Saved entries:
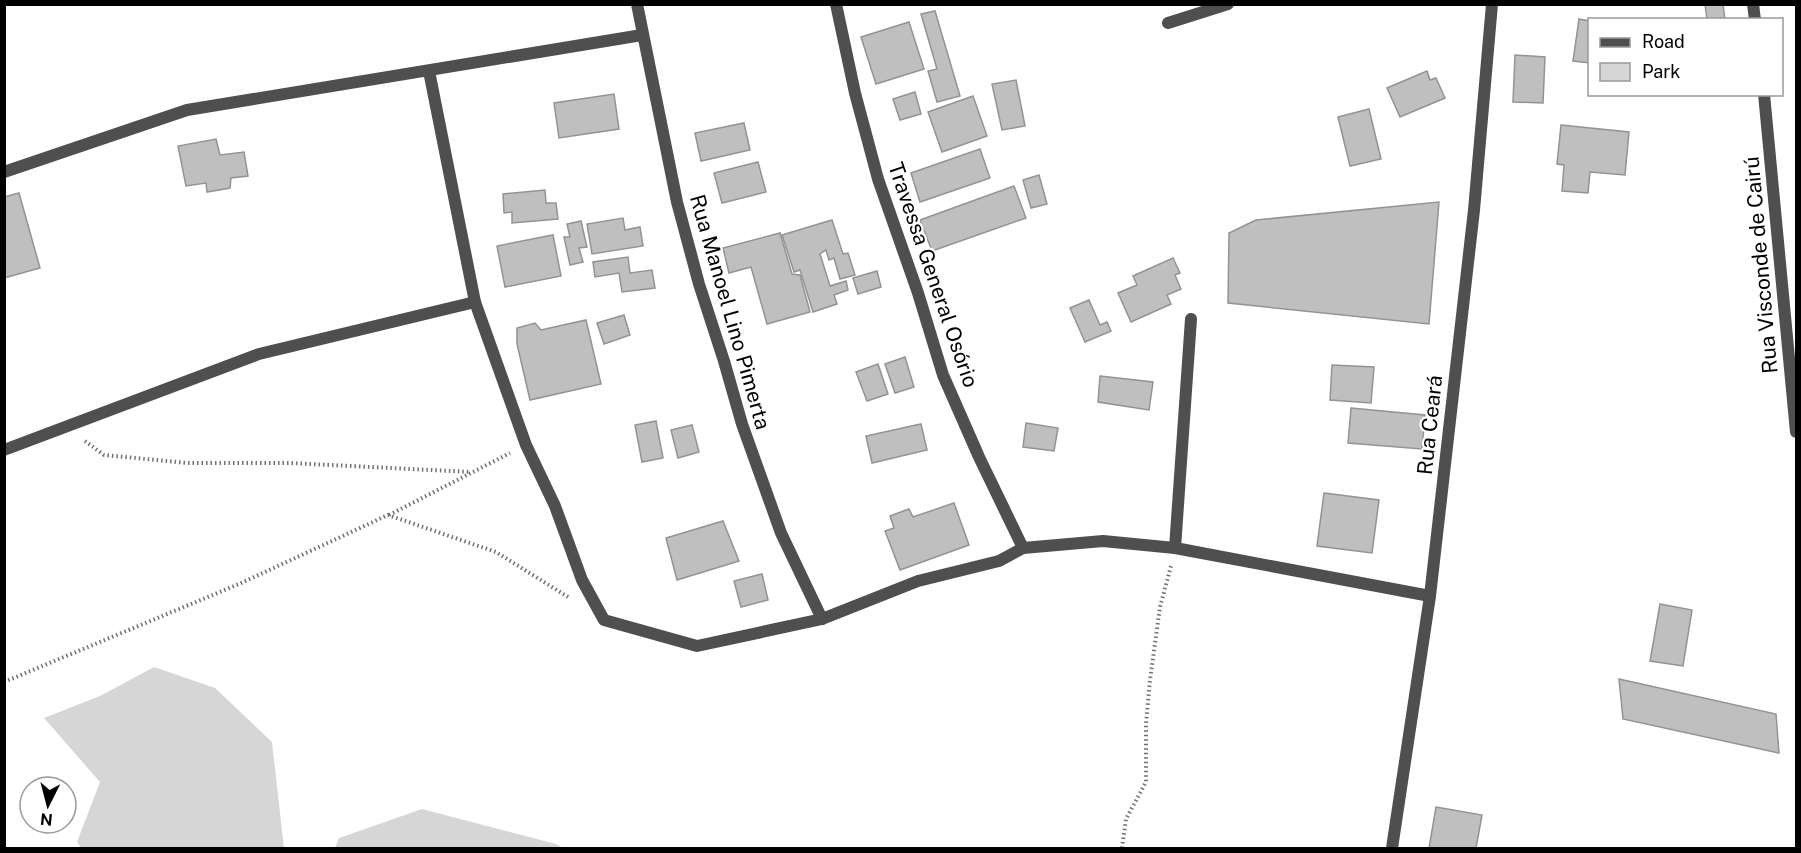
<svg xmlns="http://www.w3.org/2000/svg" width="1801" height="853" font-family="'Public Sans',sans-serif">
  <rect width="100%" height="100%" fill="#fff"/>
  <g fill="#d6d6d6">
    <polygon points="154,667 215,688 272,742 284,848 81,848 77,842 100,782 44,718 100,696"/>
    <polygon points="422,809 556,844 563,848 335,848 339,838"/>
  </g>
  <g fill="#bfbfbf" stroke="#939393" stroke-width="1.5">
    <polygon points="1705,4 1723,4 1725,20 1707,20"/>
    <polygon points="935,11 960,96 937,102 928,71 937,69 921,14"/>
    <polygon points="1579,19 1590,21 1590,63 1573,61"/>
    <polygon points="909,22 924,69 876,84 861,37"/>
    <polygon points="1515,55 1545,57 1543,103 1513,102"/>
    <polygon points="1427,71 1430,80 1436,78 1445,98 1400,117 1387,88"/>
    <polygon points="1016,80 1025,126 1002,130 992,84"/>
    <polygon points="915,92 921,114 900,120 893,99"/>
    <polygon points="614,94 619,129 559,138 554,103"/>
    <polygon points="973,96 987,136 942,152 928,112"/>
    <polygon points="1369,109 1381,159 1350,166 1338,117"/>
    <polygon points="744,123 750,150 701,161 695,133"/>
    <polygon points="1561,125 1629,132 1625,175 1590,172 1588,193 1562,191 1564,165 1557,164"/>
    <polygon points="216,139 220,155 244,152 248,176 231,178 230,188 207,192 206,183 186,186 178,146"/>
    <polygon points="980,149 990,178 920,202 911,173"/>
    <polygon points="758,162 766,192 722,203 714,173"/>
    <polygon points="1039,175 1047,204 1031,208 1023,180"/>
    <polygon points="1014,186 1026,218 932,251 920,220"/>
    <polygon points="545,190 546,203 556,203 558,219 512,223 512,212 504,213 503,194"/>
    <polygon points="19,193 40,268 4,278 4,197"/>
    <polygon points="1439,202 1429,324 1228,303 1229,233 1256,220"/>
    <polygon points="623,218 625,230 640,227 643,246 592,254 587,224"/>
    <polygon points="832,220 843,254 848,253 855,275 840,279 834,258 829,260 826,250 820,254 830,286 846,281 848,290 834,295 837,304 813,312 800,270 794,272 782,235"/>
    <polygon points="581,221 587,247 579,248 583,262 570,265 564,237 570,237 567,224"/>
    <polygon points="780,233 792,274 800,275 810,312 767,324 751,267 729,273 723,248"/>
    <polygon points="553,235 561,276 505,287 497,246"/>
    <polygon points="628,257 630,273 652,270 655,288 622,292 619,273 595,277 593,262"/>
    <polygon points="1173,258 1180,273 1175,275 1181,289 1167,295 1171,304 1131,322 1118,293 1137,285 1133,276"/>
    <polygon points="877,271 881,287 858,294 853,278"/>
    <polygon points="1089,300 1100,325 1107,322 1111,331 1085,342 1070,308"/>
    <polygon points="624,315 630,335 604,344 597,323"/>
    <polygon points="586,320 601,384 530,400 517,344 517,328 535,323 541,330"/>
    <polygon points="905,357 914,387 895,393 885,364"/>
    <polygon points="878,364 888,394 867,401 856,372"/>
    <polygon points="1332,365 1374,367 1371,403 1330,400"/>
    <polygon points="1100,376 1153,382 1149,410 1098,402"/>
    <polygon points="1351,408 1425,415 1422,449 1348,443"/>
    <polygon points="656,421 663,458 642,462 635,425"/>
    <polygon points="1026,423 1058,428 1054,451 1023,447"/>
    <polygon points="921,424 927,450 872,463 866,436"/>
    <polygon points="692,425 699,452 678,458 671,430"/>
    <polygon points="1324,493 1379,500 1372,553 1317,546"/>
    <polygon points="954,503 969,545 900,570 885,531 894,528 890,516 909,509 913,517"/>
    <polygon points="723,521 739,561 677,580 666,538"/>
    <polygon points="762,574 768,600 741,607 734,581"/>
    <polygon points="1660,604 1692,610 1683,666 1650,661"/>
    <polygon points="1619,679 1776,714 1779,753 1623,719"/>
    <polygon points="1436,807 1482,815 1476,848 1429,848"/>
  </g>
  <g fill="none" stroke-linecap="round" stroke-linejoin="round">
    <g stroke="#717171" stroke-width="4" stroke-dasharray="1.5 3" stroke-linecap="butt">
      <polyline points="85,441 104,455 188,463 290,463 471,472"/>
      <polyline points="389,515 510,453"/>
      <polyline points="4,682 239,584 388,515 496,552 568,597"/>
      <polyline points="1122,848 1126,819 1146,782 1146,724 1150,680 1160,607 1171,566"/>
    </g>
    <g stroke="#4f4f4f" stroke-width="12">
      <polyline points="637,4 677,202 699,284 724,361 742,424 781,533 822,619"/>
      <polyline points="836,4 855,93 878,179 918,293 943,375 979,457 1023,548"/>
      <polyline points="1753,4 1755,20"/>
      <polyline points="1168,23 1228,4"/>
      <polyline points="429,71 475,302 526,445 555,506 582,580 604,620 697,646 822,619 918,581 999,561 1023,548 1103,541 1175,548 1430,596"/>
      <polyline points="1764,94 1796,432"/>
      <polyline points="4,172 187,110 642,35"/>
      <polyline points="4,450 259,354 475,302"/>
      <polyline points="1175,548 1191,319"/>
      <polyline points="1392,848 1430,596 1474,210 1492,4"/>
    </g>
  </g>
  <g text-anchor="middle" stroke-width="4.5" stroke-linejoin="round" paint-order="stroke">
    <g font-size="21" fill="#000" stroke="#fff">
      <text transform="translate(1761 265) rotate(-95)" y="7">Rua Visconde de Cairú</text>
      <text transform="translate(933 275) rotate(71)" y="7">Travessa General Osório</text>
      <text transform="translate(730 312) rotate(74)" y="7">Rua Manoel Lino Pimerta</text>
      <text transform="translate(1430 425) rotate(-84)" y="7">Rua Ceará</text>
    </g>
  </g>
  <rect width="1801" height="853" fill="none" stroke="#000000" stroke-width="12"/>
  <rect x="1588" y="18" width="195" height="78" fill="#ffffff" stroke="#999999" stroke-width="1.5"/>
  <rect x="1600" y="38" width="30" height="9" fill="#4f4f4f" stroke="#999999" stroke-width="1.5"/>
  <text x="1642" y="48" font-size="18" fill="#000000">Road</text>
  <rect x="1600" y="63" width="30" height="18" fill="#d6d6d6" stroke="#999999" stroke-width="1.5"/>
  <text x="1642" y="78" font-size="18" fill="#000000">Park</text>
  <g transform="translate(48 805) rotate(186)"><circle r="28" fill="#ffffff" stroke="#999999" stroke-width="1.5"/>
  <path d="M0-4.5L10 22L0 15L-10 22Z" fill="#000000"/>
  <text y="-9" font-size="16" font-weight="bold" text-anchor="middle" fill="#000000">N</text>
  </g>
</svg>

## The problem:
Leave out the pictures and retype the rest of the entries exactly.

## Task solution:
<svg xmlns="http://www.w3.org/2000/svg" width="1801" height="853" font-family="'Public Sans',sans-serif">
  <rect width="100%" height="100%" fill="#fff"/>
  <g fill="#d6d6d6">
    <polygon points="154,667 215,688 272,742 284,848 81,848 77,842 100,782 44,718 100,696"/>
    <polygon points="422,809 556,844 563,848 335,848 339,838"/>
  </g>
  <g fill="#bfbfbf" stroke="#939393" stroke-width="1.5">
    <polygon points="1705,4 1723,4 1725,20 1707,20"/>
    <polygon points="935,11 960,96 937,102 928,71 937,69 921,14"/>
    <polygon points="1579,19 1590,21 1590,63 1573,61"/>
    <polygon points="909,22 924,69 876,84 861,37"/>
    <polygon points="1515,55 1545,57 1543,103 1513,102"/>
    <polygon points="1427,71 1430,80 1436,78 1445,98 1400,117 1387,88"/>
    <polygon points="1016,80 1025,126 1002,130 992,84"/>
    <polygon points="915,92 921,114 900,120 893,99"/>
    <polygon points="614,94 619,129 559,138 554,103"/>
    <polygon points="973,96 987,136 942,152 928,112"/>
    <polygon points="1369,109 1381,159 1350,166 1338,117"/>
    <polygon points="744,123 750,150 701,161 695,133"/>
    <polygon points="1561,125 1629,132 1625,175 1590,172 1588,193 1562,191 1564,165 1557,164"/>
    <polygon points="216,139 220,155 244,152 248,176 231,178 230,188 207,192 206,183 186,186 178,146"/>
    <polygon points="980,149 990,178 920,202 911,173"/>
    <polygon points="758,162 766,192 722,203 714,173"/>
    <polygon points="1039,175 1047,204 1031,208 1023,180"/>
    <polygon points="1014,186 1026,218 932,251 920,220"/>
    <polygon points="545,190 546,203 556,203 558,219 512,223 512,212 504,213 503,194"/>
    <polygon points="19,193 40,268 4,278 4,197"/>
    <polygon points="1439,202 1429,324 1228,303 1229,233 1256,220"/>
    <polygon points="623,218 625,230 640,227 643,246 592,254 587,224"/>
    <polygon points="832,220 843,254 848,253 855,275 840,279 834,258 829,260 826,250 820,254 830,286 846,281 848,290 834,295 837,304 813,312 800,270 794,272 782,235"/>
    <polygon points="581,221 587,247 579,248 583,262 570,265 564,237 570,237 567,224"/>
    <polygon points="780,233 792,274 800,275 810,312 767,324 751,267 729,273 723,248"/>
    <polygon points="553,235 561,276 505,287 497,246"/>
    <polygon points="628,257 630,273 652,270 655,288 622,292 619,273 595,277 593,262"/>
    <polygon points="1173,258 1180,273 1175,275 1181,289 1167,295 1171,304 1131,322 1118,293 1137,285 1133,276"/>
    <polygon points="877,271 881,287 858,294 853,278"/>
    <polygon points="1089,300 1100,325 1107,322 1111,331 1085,342 1070,308"/>
    <polygon points="624,315 630,335 604,344 597,323"/>
    <polygon points="586,320 601,384 530,400 517,344 517,328 535,323 541,330"/>
    <polygon points="905,357 914,387 895,393 885,364"/>
    <polygon points="878,364 888,394 867,401 856,372"/>
    <polygon points="1332,365 1374,367 1371,403 1330,400"/>
    <polygon points="1100,376 1153,382 1149,410 1098,402"/>
    <polygon points="1351,408 1425,415 1422,449 1348,443"/>
    <polygon points="656,421 663,458 642,462 635,425"/>
    <polygon points="1026,423 1058,428 1054,451 1023,447"/>
    <polygon points="921,424 927,450 872,463 866,436"/>
    <polygon points="692,425 699,452 678,458 671,430"/>
    <polygon points="1324,493 1379,500 1372,553 1317,546"/>
    <polygon points="954,503 969,545 900,570 885,531 894,528 890,516 909,509 913,517"/>
    <polygon points="723,521 739,561 677,580 666,538"/>
    <polygon points="762,574 768,600 741,607 734,581"/>
    <polygon points="1660,604 1692,610 1683,666 1650,661"/>
    <polygon points="1619,679 1776,714 1779,753 1623,719"/>
    <polygon points="1436,807 1482,815 1476,848 1429,848"/>
  </g>
  <g fill="none" stroke-linecap="round" stroke-linejoin="round">
    <g stroke="#717171" stroke-width="4" stroke-dasharray="1.5 3" stroke-linecap="butt">
      <polyline points="85,441 104,455 188,463 290,463 471,472"/>
      <polyline points="389,515 510,453"/>
      <polyline points="4,682 239,584 388,515 496,552 568,597"/>
      <polyline points="1122,848 1126,819 1146,782 1146,724 1150,680 1160,607 1171,566"/>
    </g>
    <g stroke="#4f4f4f" stroke-width="12">
      <polyline points="637,4 677,202 699,284 724,361 742,424 781,533 822,619"/>
      <polyline points="836,4 855,93 878,179 918,293 943,375 979,457 1023,548"/>
      <polyline points="1753,4 1755,20"/>
      <polyline points="1168,23 1228,4"/>
      <polyline points="429,71 475,302 526,445 555,506 582,580 604,620 697,646 822,619 918,581 999,561 1023,548 1103,541 1175,548 1430,596"/>
      <polyline points="1764,94 1796,432"/>
      <polyline points="4,172 187,110 642,35"/>
      <polyline points="4,450 259,354 475,302"/>
      <polyline points="1175,548 1191,319"/>
      <polyline points="1392,848 1430,596 1474,210 1492,4"/>
    </g>
  </g>
  <g text-anchor="middle" stroke-width="4.5" stroke-linejoin="round" paint-order="stroke">
    <g font-size="21" fill="#000" stroke="#fff">
      <text transform="translate(1761 265) rotate(-95)" y="7">Rua Visconde de Cairú</text>
      <text transform="translate(933 275) rotate(71)" y="7">Travessa General Osório</text>
      <text transform="translate(730 312) rotate(74)" y="7">Rua Manoel Lino Pimerta</text>
      <text transform="translate(1430 425) rotate(-84)" y="7">Rua Ceará</text>
    </g>
  </g>
  <rect width="1801" height="853" fill="none" stroke="#000000" stroke-width="12"/>
  <rect x="1588" y="18" width="195" height="78" fill="#ffffff" stroke="#999999" stroke-width="1.5"/>
  <rect x="1600" y="38" width="30" height="9" fill="#4f4f4f" stroke="#999999" stroke-width="1.5"/>
  <text x="1642" y="48" font-size="18" fill="#000000">Road</text>
  <rect x="1600" y="63" width="30" height="18" fill="#d6d6d6" stroke="#999999" stroke-width="1.5"/>
  <text x="1642" y="78" font-size="18" fill="#000000">Park</text>
  <g transform="translate(48 805) rotate(186)"><circle r="28" fill="#ffffff" stroke="#999999" stroke-width="1.5"/>
  <path d="M0-4.5L10 22L0 15L-10 22Z" fill="#000000"/>
  <text y="-9" font-size="16" font-weight="bold" text-anchor="middle" fill="#000000">N</text>
  </g>
</svg>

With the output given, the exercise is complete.